2D Robot Arm Inverse Kinematics using Mixed Integer Programming in Cvxpy
Mixed Integer programming is crazy powerful. You can with ingenuity encode many problems into it. The following is a simplification of the ideas appearing in http://groups.csail.mit.edu/robotics-center/public_papers/Dai19.pdf . They do 3d robot arms, I do 2d. I also stick to completely linear approximations.
The surface of a circle is not a convex shape. If you include the interior of a circle it is. You can build a good approximation to the circle as polygons. A polygon is the union of it’s sides, each of which is a line segment. Line sgements are convex set. Unions of convex sets are encodable using mixed integer programming. What I do is sample N regular positions on the surface of a circle. These are the vertices of my polygon. Then I build boolean indicator variables for which segment we are on. Only one of them is be nonzero $ \sum s_i == 1$. If we are on a segment, we are allowed to make positions $ x$ that interpolate between the endpoints $ x_i$ of that segment $ x = \lambda_1 x_1 + \lambda_2 x_2$, where $ \lambda_i >= 0$ and $ \sum \lambda=1$. These $ \lambda$ are only allowed to be nonzero if we are on the segment, so we suppress them with the indicator variables $ \lambda_i <= s_i + s_{i+1}$. That’s the gist of it.
Given a point on the circle (basically sines and cosines of an angle) we can build a 2d rotation matrix $ R$ from it. Then we can write down the equations connecting subsequent links on the arm. $ p_{i+1}=p_{i} +Rl$. By using global rotations with respect to the world frame, these equations stay linear. That is a subtle point. $ p$ and $ R$ are variables, whereas $ l$ is a constant describing the geometry of the robot arm. If we instead used rotation matrices connecting frame i to i+1 these R matrices would compound nonlinearly.
All in all, pretty cool!
import cvxpy as cvx
import numpy as np
import matplotlib.pyplot as plt
# builds a N sided polygon approximation of a circle for MIP. It is the union of the segments making up the polygon
# might also be useful to directly encode arcs. for joint constraint limits.
def circle(N):
x = cvx.Variable()
y = cvx.Variable()
l = cvx.Variable(N) #interpolation variables
segment = cvx.Variable(N,boolean=True) #segment indicator variables, relaxing the boolean constraint gives the convex hull of the polygon
angles = np.linspace(0, 2*np.pi, N, endpoint=False)

Things to do.
(a) Write out the part of the robot arm inverse kinematics post that starts at "All in all, pretty" and ends at "joint constraint limits.".
(b) Rewrite the paragraph of the robot arm inverse kinematics post that begins "Given a point on the circle" as a short bulleted list. Keep its main facts.
(c) Continue the robot arm inverse kinematics post from the point where its code stops.

Extracted records.
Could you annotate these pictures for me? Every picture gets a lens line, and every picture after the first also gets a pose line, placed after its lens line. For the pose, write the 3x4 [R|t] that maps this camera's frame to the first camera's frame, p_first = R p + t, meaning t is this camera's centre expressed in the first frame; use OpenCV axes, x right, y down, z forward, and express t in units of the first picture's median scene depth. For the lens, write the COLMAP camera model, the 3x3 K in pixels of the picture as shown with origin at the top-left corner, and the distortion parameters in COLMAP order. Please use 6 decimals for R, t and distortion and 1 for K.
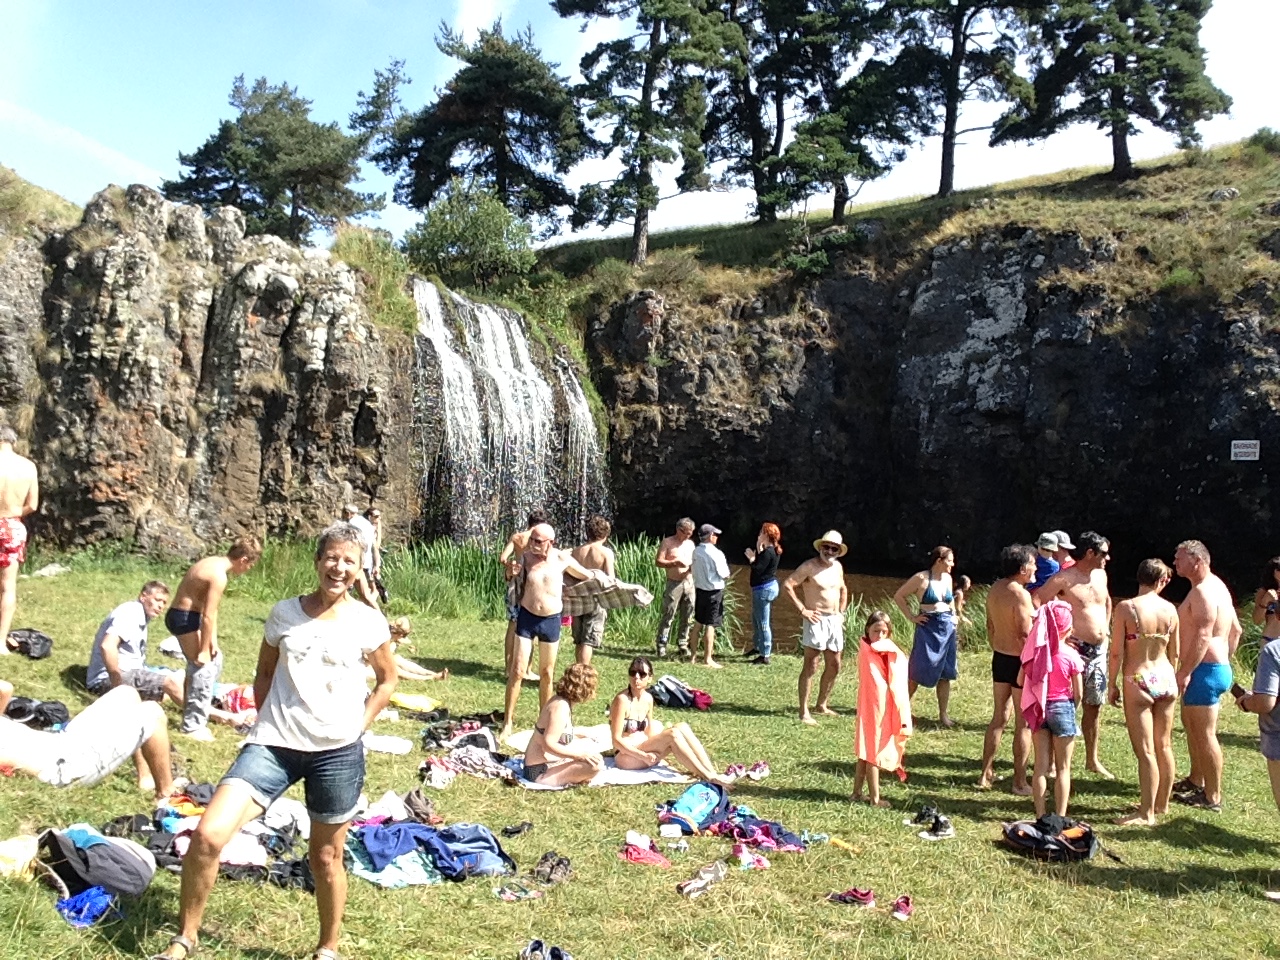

---

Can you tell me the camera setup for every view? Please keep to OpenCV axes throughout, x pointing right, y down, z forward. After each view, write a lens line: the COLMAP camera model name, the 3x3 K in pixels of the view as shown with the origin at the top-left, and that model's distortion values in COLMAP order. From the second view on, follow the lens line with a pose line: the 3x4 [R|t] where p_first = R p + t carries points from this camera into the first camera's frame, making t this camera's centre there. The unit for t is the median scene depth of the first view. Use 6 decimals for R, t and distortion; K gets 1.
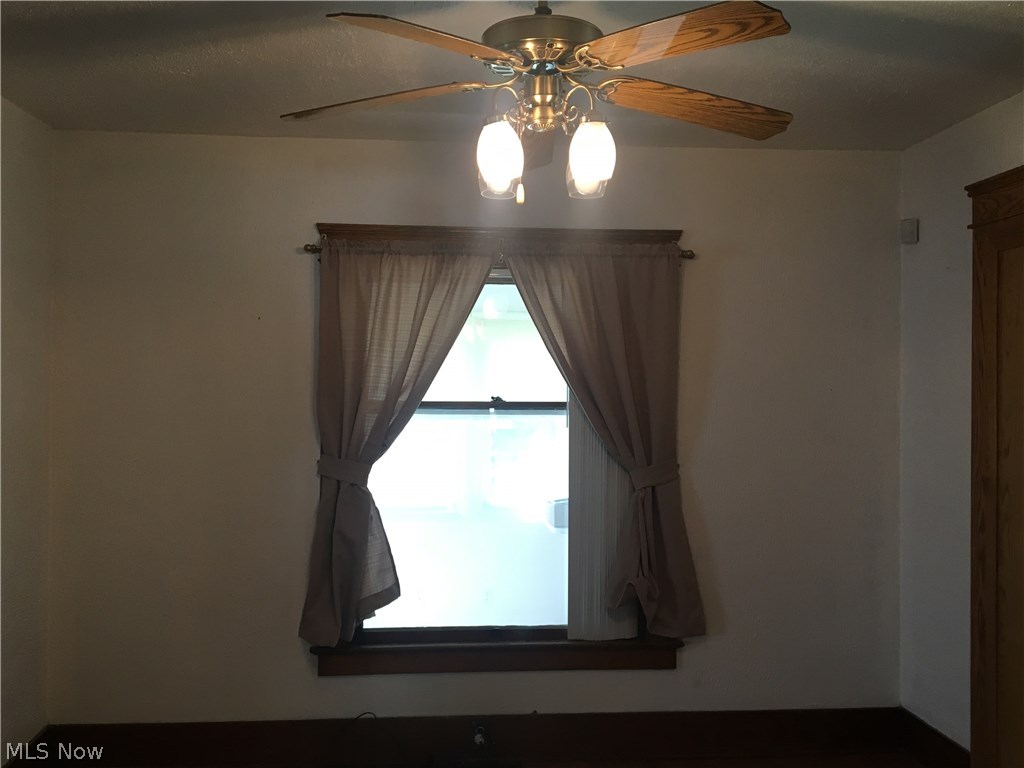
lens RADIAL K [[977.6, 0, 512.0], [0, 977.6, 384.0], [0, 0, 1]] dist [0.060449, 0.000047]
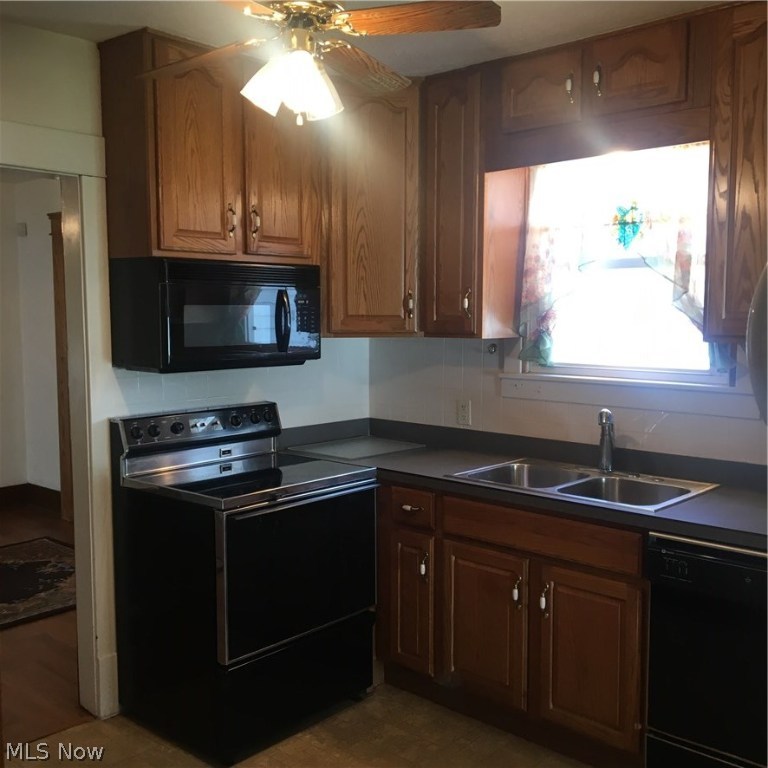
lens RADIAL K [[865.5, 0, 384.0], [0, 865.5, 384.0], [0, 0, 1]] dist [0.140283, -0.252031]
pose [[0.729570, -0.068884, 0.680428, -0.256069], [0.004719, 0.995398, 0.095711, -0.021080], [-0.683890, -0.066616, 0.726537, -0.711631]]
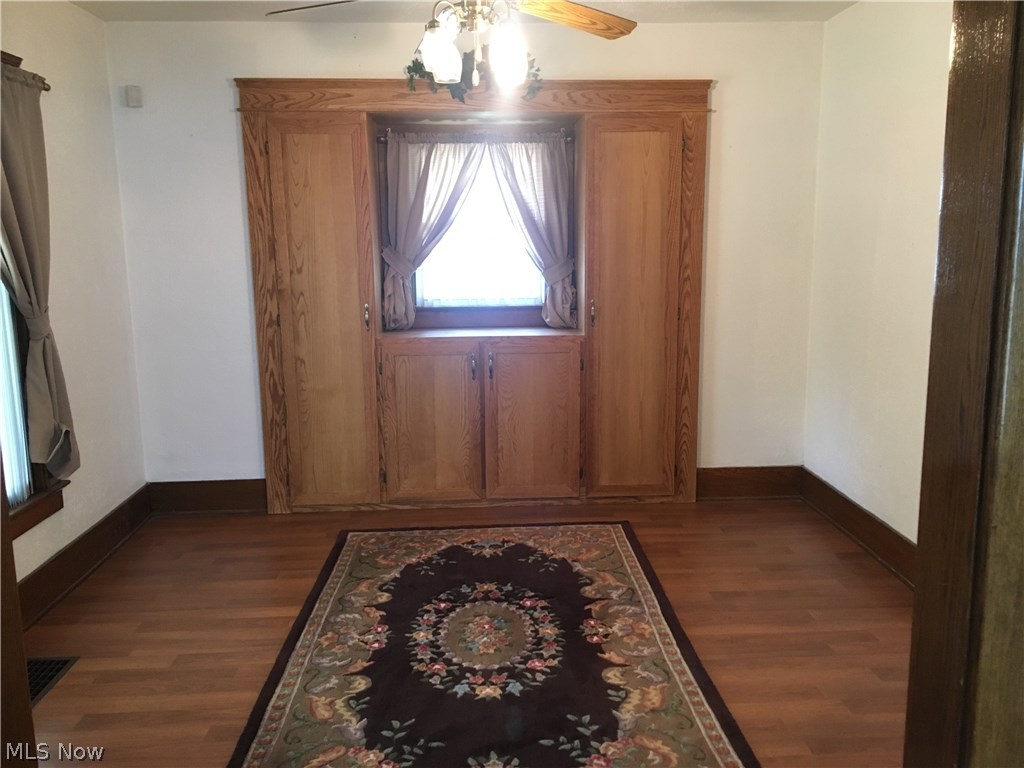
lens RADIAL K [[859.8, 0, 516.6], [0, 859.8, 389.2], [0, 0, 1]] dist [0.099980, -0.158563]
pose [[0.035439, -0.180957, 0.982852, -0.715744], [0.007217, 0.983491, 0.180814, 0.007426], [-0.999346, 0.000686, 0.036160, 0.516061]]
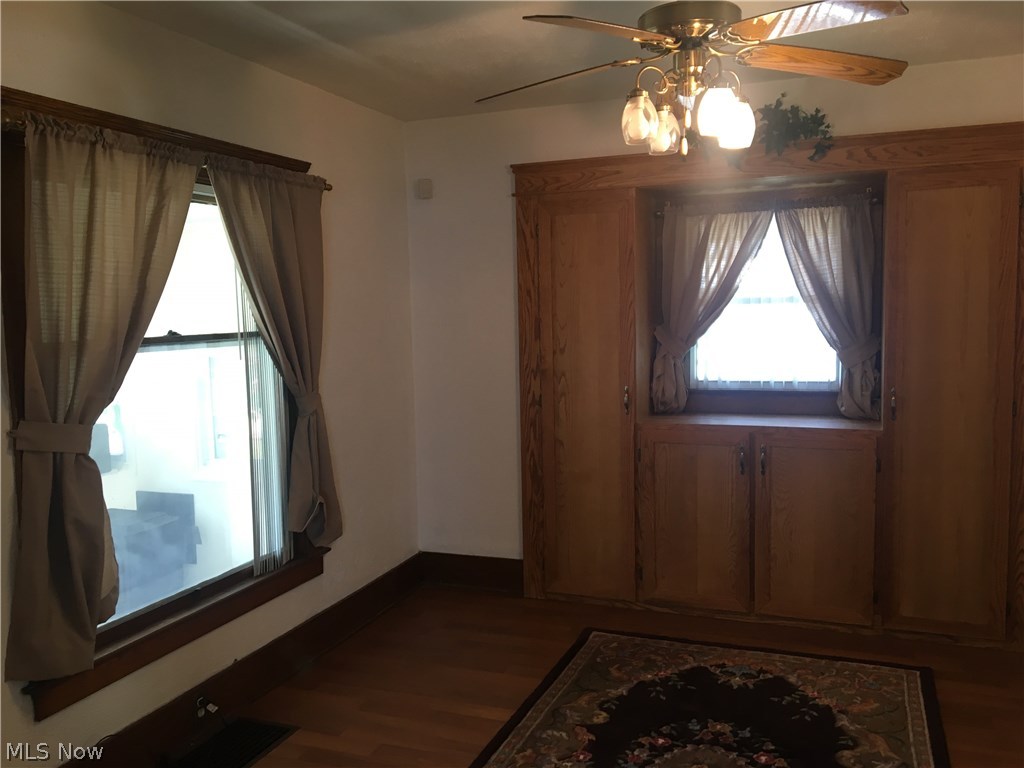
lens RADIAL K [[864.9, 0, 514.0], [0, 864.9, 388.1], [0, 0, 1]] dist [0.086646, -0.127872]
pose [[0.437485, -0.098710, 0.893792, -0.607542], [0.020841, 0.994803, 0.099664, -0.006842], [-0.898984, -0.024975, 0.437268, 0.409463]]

Exercise answers.
(a)
All in all, pretty cool!
import cvxpy as cvx
import numpy as np
import matplotlib.pyplot as plt
# builds a N sided polygon approximation of a circle for MIP. It is the union of the segments making up the polygon
# might also be useful to directly encode arcs. for joint constraint limits.

(b)
- A point on the circle, basically the sine and cosine of an angle, gives a 2d rotation matrix $ R$.
- Each link of the arm connects to the next by $ p_{i+1}=p_{i} +Rl$.
- $ p$ and $ R$ are variables, and $ l$ is a constant describing the arm's geometry.
- These equations stay linear because the rotations are global, taken with respect to the world frame.
- If the rotation matrices instead connected frame i to frame i+1, they would compound nonlinearly.

(c)
xs = np.cos(angles) #we're using a VRep
ys = np.sin(angles)
constraints = []
constraints += [x == l*xs, y == l*ys] # x and y are convex sum of the corner points
constraints += [cvx.sum(l) == 1, l <= 1, 0 <= l] #interpolations variables. Between 0 and 1 and sum up to 1
constraints += [cvx.sum(segment) == 1] # only one indicator variable can be nonzero
constraints += [l[N-1] <= segment[N-1] + segment[0]] #special wrap around case
for i in range(N-1):
constraints += [l[i] <= segment[i] + segment[i+1]] # interpolation variables suppressed
return x, y, constraints
x, y, constraints = circle(8)
objective = cvx.Maximize(x-0.8*y)
prob = cvx.Problem(objective, constraints)
res = prob.solve(solver=cvx.GLPK_MI, verbose=True)
# build a 2d rotation matrix using circle
def R(N):
constraints = []
c, s, constraint = circle(N) # get cosines and sines from a circle
constraints += constraint
r = cvx.Variable((2,2)) # build rotation matrix
constraints += [r[0,0] == c, r[0,1] == s]
constraints += [r[1,0] == -s, r[1,1] == c]
return r, constraints
# np.array([[c , s], [-s, c]])
#robot linkage of differing arm length
link_lengths = [0.5,0.2,0.3,0.4]
pivots = []
Rs = []
N = 8
constraints = []
origin = np.zeros(2)
p1 = origin
for l in link_lengths:
R1, c = R(8)
constraints += c
p2 = cvx.Variable(2)
constraints += [p2 == p1 + R1*np.array([l,0])] # R1 is global rotation with respect to world frame. This is important. It is what makes the encoding linear.
p1 = p2
pivots.append(p2)
Rs.append(R1)
end_position = np.array([-0.5, .7])
constraints += [p2 == end_position]
objective = cvx.Maximize(1)
prob = cvx.Problem(objective, constraints)
res = prob.solve(solver=cvx.GLPK_MI, verbose=True)
print(res)
#print(R(x,y))
print(p2.value)
print(list(map(lambda r: r.value, Rs)))
#print(y.value)
p1 = origin
for l, r in zip(link_lengths, Rs):
p2 = p1 + r.value@np.array([l,0])
plt.plot([p1[0],p2[0]], [p1[1],p2[1]], marker='o'),
p1 = p2
plt.show()
'''
print(xs)
print(ys)
print(angles)
print(l.value)
print(segment.value)
plt.plot(x.value, label='x')
plt.plot(v.value, label= 'v')
plt.plot(collision.value, label = 'collision bool')
plt.legend()
plt.xlabel('time')
plt.show()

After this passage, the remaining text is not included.